When you reproduce the listing, keep every word as it is and drop the pictures.

------ PROVIDED ENTRIES ------

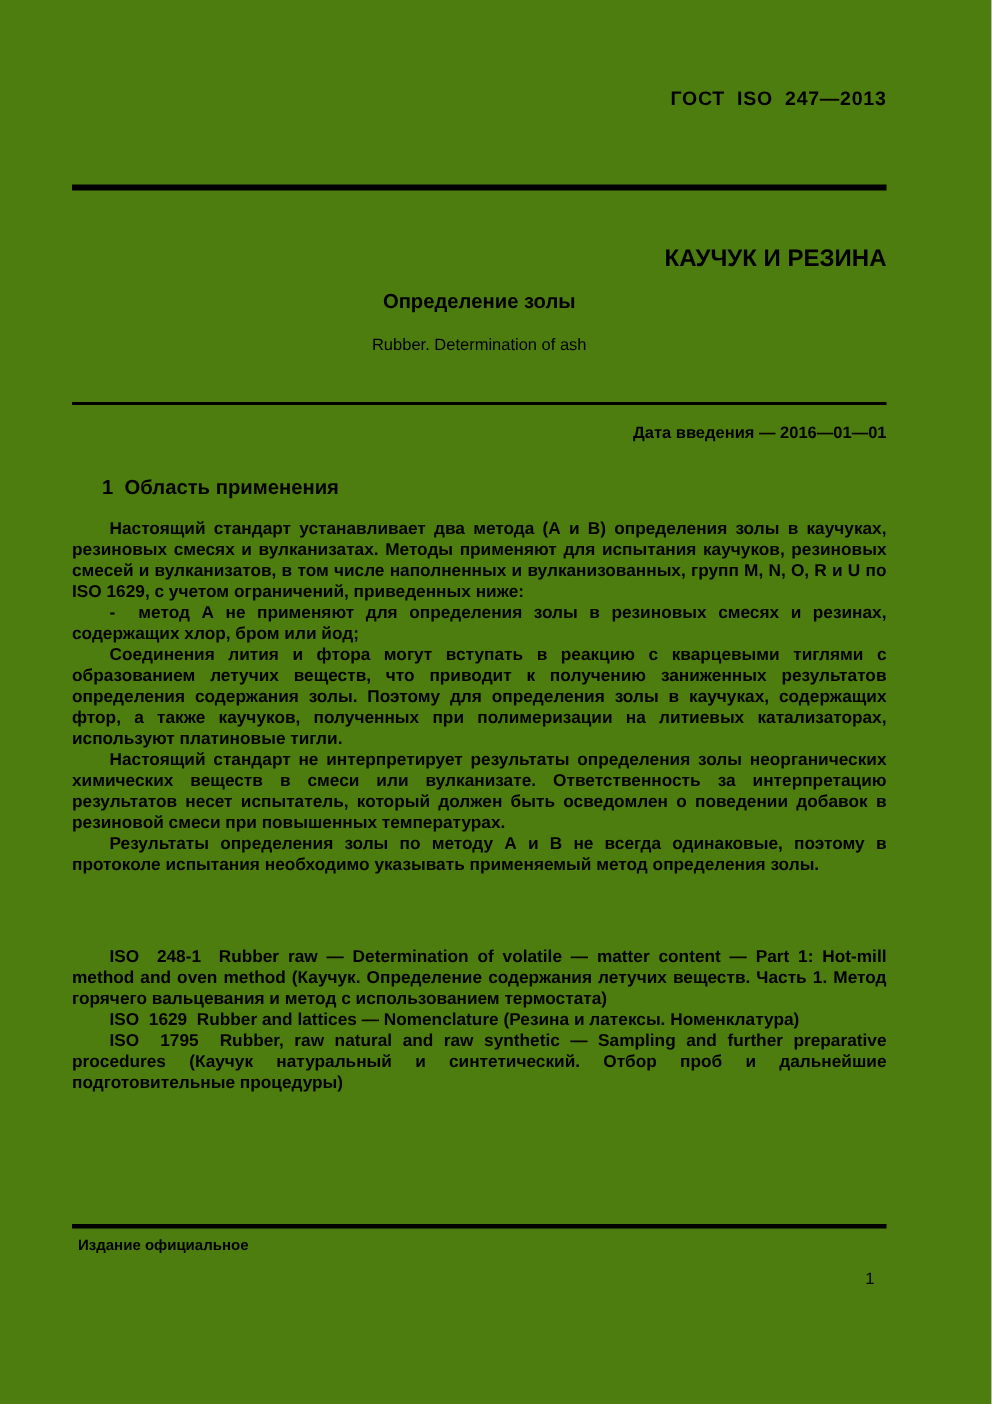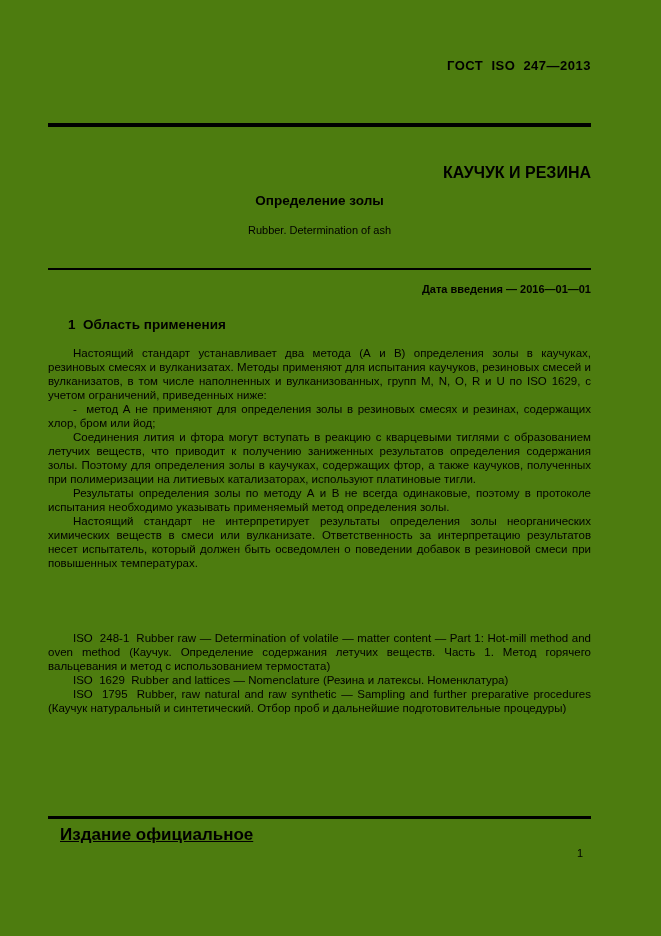--- a/index.html
+++ b/index.html
@@ -109,6 +109,7 @@
     text-align: justify;
     text-indent: 25px;
     white-space: pre-wrap;
+    font-weight: bold;
   }
   .edition-note {
     position: absolute;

------

▶ _TASK SOLUTION_
--- a/index.html
+++ b/index.html
@@ -109,6 +109,7 @@
     text-align: justify;
     text-indent: 25px;
     white-space: pre-wrap;
+    font-weight: bold;
   }
   .edition-note {
     position: absolute;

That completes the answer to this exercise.